We had to say goodbye to our current neonatologist today after building up a lot of trust. Our last neonatologist was amazing. Unfortunately for how the days fell, we’ll only get our second neonatologist for three more days and then the schedule switches again. We’ll get our third neonatologist on Monday. Thankfully at that point, we’ll get the third neonatologist for a 2 week period. The caregivers who want to stay with Everly can still be in rotation at the new NICU. And many other specialists we’ve worked can still stay in the loop.

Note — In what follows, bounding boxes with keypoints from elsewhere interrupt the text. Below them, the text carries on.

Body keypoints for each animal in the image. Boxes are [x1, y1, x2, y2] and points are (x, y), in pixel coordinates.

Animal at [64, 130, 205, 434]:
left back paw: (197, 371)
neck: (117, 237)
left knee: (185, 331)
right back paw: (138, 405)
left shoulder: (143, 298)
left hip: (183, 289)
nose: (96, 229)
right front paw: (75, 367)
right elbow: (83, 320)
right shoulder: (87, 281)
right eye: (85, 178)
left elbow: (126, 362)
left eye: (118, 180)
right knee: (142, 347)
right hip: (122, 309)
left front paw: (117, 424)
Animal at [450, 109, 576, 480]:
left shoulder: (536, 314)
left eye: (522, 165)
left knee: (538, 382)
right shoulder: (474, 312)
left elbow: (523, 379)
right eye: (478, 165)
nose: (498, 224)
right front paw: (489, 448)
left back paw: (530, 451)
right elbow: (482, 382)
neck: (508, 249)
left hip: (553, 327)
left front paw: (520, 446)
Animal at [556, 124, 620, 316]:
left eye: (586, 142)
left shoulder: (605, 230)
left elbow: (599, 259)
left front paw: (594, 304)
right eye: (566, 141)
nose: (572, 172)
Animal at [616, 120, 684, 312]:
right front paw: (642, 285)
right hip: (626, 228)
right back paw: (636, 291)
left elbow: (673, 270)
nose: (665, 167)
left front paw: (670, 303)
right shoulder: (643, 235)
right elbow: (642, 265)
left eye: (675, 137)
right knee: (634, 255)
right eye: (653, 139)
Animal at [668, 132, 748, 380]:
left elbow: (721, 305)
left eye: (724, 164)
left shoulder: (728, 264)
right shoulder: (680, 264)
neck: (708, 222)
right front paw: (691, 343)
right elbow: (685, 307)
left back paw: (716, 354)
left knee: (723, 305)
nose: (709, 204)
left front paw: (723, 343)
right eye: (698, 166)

Even so, I expect it will be hard transition. Ok, all that to say this:

Our new primary team wants to change strategies with IV access. They think the risks of surgery is greater than the risks of not having IV access. They want to continue to transition Everly into becoming less dependent on her umbilical cord IV and then once she proves she’s IV independent for a few days, we’d remove her umbilical cord IV to eliminate the chance of infection.

The change in strategy has been jarring, but we’re listening and trying to hear the new team’s point of view. We don’t really know what’s best at the moment after being convinced both ways, but we should get more clarity after talking more with the new team tomorrow.

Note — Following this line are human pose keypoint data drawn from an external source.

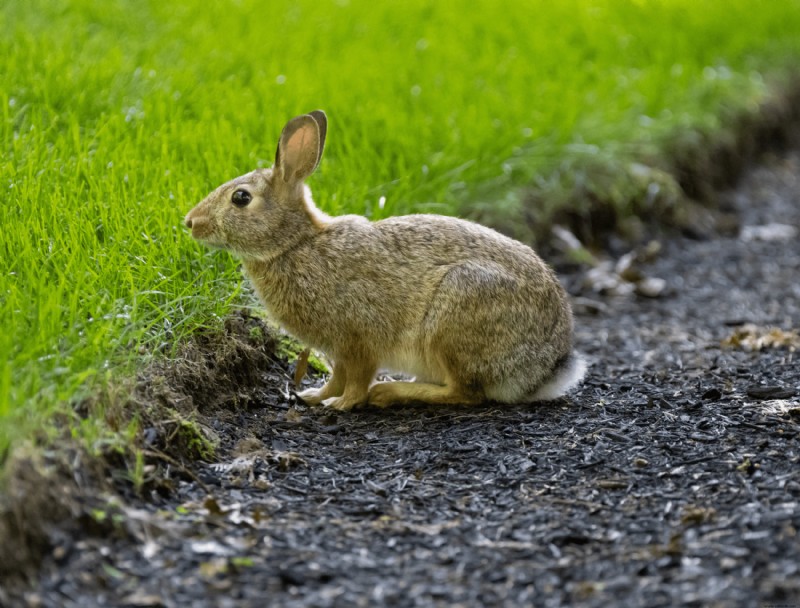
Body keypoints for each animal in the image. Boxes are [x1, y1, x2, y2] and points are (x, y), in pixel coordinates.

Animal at [188, 111, 588, 410]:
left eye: (241, 198)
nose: (191, 223)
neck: (294, 243)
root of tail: (545, 368)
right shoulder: (338, 350)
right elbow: (337, 376)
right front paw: (315, 396)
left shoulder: (358, 338)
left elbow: (356, 377)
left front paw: (342, 404)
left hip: (457, 311)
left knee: (465, 393)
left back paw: (391, 393)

On the Ventilation Liberation Front, Everly had a bad day. She was more prone to “ride the vent” today. That’s when Everly isn’t initiating any of her own breaths and she’s letting the ventilator do all the work. At 7 points in the last 12 hours, Everly was happy with the ventilator proving the minimum 35 mechanized breathes it is set to give when Everly is missing in action.

She seemed to be riding the vent much more than normal today. I’m hoping she just had a bad day. After all, she did have a surgery team poking her, she was transported a quarter of a mile, and she didn’t eat much today. Because she was in surgery mode, she only received IV fluids rather than her usual milk meals from about 3am to 3pm today. Surgery on a full stomach is bad news.

So, we hold out hope that she’s back to herself tomorrow. She was so active and relaxed just yesterday. We also want Everly to prove to our new teams that she’s in the fight. “Psst… Everly dear. People are watching you.”

The transition and change in strategy left the family a bit drained today. When I got home, I ate a cupcake and then collapsed on the couch at 4 p.m. I was in a deep drool-inducing sleep for 3 hours and then I got up and made a mint julep. It felt like one of those days in college when your body shuts completely off. But the impending test tomorrow isn’t based on how much I study. It’s based on how well my daughter’s lungs are doing.

In the meantime, the outpouring of love has been amazing. People are asking when they can visit us. People are sending us meals. People are sending us cards and reaching out. So many people are simply asking, what the heck can I do? They provide a list and tell us to pick something. God is sustaining Everly and us in so many ways.

We feel so blessed to be so well supported. We know it’s exceedingly rare to have an OI baby. We also know it’s exceedingly rare to have so much support, love and expertise coming alongside us. Thank you so much for the prayers, even in spite of not knowing what’s going on throughout the day. Trust us, we feel the same ways sometimes.

Today’s lesson: I’m not sure but that’s okay.

Please pray that:

  • Everly will be able to breathe more on her own and we’ll be able to liberate her from the ventilator.
  • God will bring us all closer to Him.
  • Everly’s umbilical cord IV doesn’t cause an infection before we can remove it.
  • Everly will receive great care as we hand her off to two new neonatologists in the coming days.